Taisha writes about her experiences of hospitality in South Africa:
Hospitality has to me come wrapped in so many ways during my seven months in South Africa, that I find making a concrete definition difficult. However, I don’t think there is a need to define it, because you know it when you receive it. The second week I was here, a young woman (Ruth), working at the school nearby, invited me to go to a Bible study and stay the night with her and her husband on their farm. She didn’t know me from anyone else, and I didn’t know her from anyone else. Little did I know, it was the start of a long, beautiful friendship. In the morning before heading back, she packed me a little sack of muffins to get me through the day. Ruth and Philip (her husband) have been such a blessing to me – gifting me with friendship, a place to stay, home cooked meals, English conversation, but more than that, teaching me hospitality (or kindness, generosity, friendliness, openness, welcome – from the thesaurus on Microsoft Word). Others have been hospitable through their work. The ladies at the crèche always make sure that I have something to eat for lunch and say thank you every day when I depart. Khanyi and Mr. Mayaba always share their drinks and lunch with me and insist that I sit squished in between them up front in the bakkie, so I don’t have to sit by myself in the back. Pamela, a high school student who hostels at the center where I live, came to my door to give me a chocolate bon bon, when I know she rarely has these sweets for herself. During the end of February through the middle of March, nine German student teachers were staying at the guesthouse connected to my flat to do a teaching internship at the local schools. Every night they invited me to eat with them, play cards, share in snacks and drinks, and just plain socialize…and yes, they spoke English as much as possible so I would understand. They invited me to go on a weekend excursion with them, which I would have never been able to without them. They had a huge farewell braii (bbq) and invited many people to share in the fun. Most importantly, they always included four boys who live at/around the center, and made them feel cared for and loved during their time here.
All of these moments eventually make me think of the foreign exchange students who end up in my home town from year to year. Sure, they have wonderful host families that take them in for their time, but I can’t help but feel guilty for the way they have experienced our town, our state, and our country. I was always too busy and caught up in my own life to take the time to invite over the foreign exchange student that lived down the road from me. I never had her over for dinner, to do homework, to talk, to spend the night. I never let her into my life fully. Of course, I talked to her in school, at events, and during tennis, but outside of that, what did I do to make her feel welcomed, like she belonged, like she was important, like she was a child of God?
We all know people in our lives that could use love and care, but why not give that to all people we meet? Why not let every person with whom we come into contact feel like they are of worth?
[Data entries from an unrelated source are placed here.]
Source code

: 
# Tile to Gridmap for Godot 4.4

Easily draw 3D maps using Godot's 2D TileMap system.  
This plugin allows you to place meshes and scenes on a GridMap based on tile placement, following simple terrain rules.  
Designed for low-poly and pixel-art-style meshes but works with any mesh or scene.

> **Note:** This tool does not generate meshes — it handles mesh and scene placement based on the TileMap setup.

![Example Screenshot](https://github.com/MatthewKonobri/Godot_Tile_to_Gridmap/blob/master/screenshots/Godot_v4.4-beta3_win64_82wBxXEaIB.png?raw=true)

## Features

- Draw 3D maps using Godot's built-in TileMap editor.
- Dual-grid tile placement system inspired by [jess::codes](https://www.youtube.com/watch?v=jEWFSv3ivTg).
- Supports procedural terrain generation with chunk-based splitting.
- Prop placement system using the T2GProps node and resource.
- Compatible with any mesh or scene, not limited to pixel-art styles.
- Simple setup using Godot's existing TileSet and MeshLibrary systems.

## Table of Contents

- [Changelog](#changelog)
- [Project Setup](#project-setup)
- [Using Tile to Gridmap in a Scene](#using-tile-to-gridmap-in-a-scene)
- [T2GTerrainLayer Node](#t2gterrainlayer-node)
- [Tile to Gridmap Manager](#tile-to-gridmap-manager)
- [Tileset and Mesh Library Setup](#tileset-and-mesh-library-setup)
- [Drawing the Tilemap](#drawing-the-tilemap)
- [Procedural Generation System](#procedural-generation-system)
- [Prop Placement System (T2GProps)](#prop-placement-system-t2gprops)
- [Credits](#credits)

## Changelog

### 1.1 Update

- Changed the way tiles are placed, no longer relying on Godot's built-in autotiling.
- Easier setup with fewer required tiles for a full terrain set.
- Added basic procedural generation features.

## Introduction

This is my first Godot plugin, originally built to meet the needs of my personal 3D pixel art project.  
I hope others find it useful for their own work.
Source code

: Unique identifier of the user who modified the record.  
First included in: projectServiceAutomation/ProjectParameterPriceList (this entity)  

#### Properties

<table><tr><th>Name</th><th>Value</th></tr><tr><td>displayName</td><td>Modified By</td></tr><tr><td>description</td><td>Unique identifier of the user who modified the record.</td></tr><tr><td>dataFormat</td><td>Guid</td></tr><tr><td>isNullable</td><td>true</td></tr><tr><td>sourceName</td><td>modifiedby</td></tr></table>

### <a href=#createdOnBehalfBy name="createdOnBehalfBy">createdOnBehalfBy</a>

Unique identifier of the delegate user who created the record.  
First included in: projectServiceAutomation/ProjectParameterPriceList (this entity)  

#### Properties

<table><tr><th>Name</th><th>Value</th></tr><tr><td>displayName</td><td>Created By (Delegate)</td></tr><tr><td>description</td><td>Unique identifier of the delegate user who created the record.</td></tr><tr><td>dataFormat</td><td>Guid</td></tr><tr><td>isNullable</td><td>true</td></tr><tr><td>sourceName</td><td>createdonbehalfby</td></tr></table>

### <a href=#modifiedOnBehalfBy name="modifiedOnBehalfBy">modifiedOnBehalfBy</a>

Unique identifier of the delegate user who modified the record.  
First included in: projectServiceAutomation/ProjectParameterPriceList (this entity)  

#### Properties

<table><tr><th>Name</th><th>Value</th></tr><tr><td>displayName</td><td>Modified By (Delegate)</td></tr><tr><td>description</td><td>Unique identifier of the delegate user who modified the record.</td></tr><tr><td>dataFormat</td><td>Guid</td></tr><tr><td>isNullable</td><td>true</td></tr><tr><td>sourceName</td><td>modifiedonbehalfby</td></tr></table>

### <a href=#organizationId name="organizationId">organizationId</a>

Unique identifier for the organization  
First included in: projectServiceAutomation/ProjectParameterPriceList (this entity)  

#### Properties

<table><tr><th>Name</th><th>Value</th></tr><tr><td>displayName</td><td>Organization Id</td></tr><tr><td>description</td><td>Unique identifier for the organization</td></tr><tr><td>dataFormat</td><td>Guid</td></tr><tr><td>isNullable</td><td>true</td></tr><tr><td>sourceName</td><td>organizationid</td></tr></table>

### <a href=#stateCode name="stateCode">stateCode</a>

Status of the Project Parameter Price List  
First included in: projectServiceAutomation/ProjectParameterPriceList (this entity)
Jesus characterizes the final judgment of the good in Matthew 25: 34-40 like this:
Then the King will say to those on his right, ‘Come, you who are blessed by my Father, inherit the kingdom prepared for you from the foundation of the world. For I was hungry and you gave me food, I was thirsty and you gave me drink, I was stranger and you welcomed me, I was naked and your clothed me, I was sick and you visited me, I was in prison and you came to me.’ Then the righteous will answer him, saying, ‘Lord, when did we see you hungry and feed you, or thirsty and give you drink? And when did we see you a stranger and welcome you, or naked clothe you? And when did we see you sick or in prison and visit you?’ And the King will answer them, ‘Truly, I say to you, as you did it to one of the least of these my brothers, you did it to me.’
Why shouldn’t we want to do these things?